DATASET RECORDS:
# # # # # # #

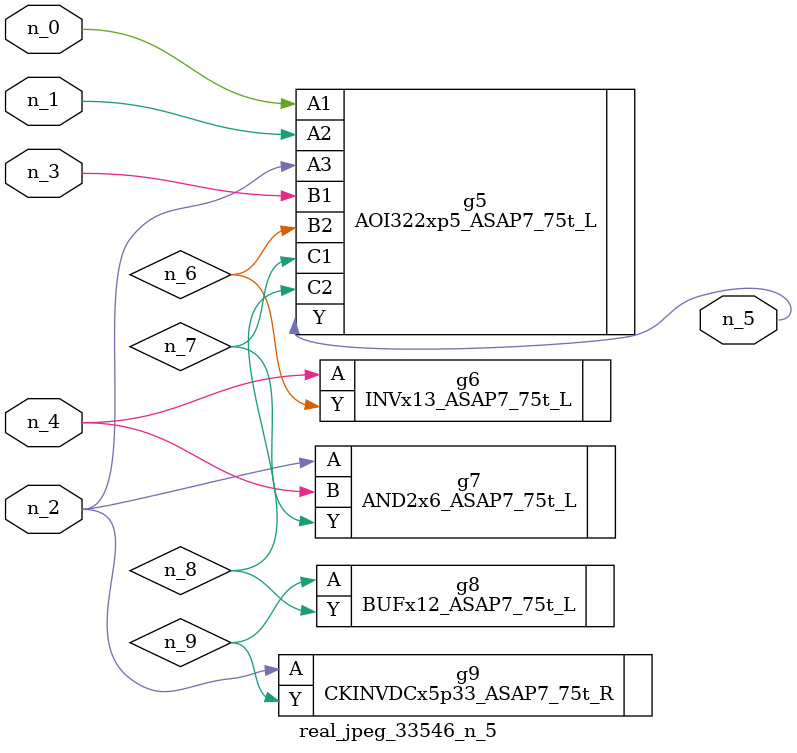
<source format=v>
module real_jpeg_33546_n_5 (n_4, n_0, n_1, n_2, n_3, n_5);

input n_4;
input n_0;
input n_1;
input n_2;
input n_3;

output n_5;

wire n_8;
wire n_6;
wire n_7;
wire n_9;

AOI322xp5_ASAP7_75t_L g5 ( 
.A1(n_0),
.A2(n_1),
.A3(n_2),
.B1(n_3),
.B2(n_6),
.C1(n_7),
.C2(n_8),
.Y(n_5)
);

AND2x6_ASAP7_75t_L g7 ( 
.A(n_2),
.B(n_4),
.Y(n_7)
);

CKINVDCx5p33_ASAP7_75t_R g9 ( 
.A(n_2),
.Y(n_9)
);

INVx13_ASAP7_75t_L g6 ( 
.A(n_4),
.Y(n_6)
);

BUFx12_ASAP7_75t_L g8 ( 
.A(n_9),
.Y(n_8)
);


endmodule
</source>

# # # # # # #

EXERCISE GOAL:
Only a number should be returned: the count of lines above that include "input".

TASK ANSWER:
5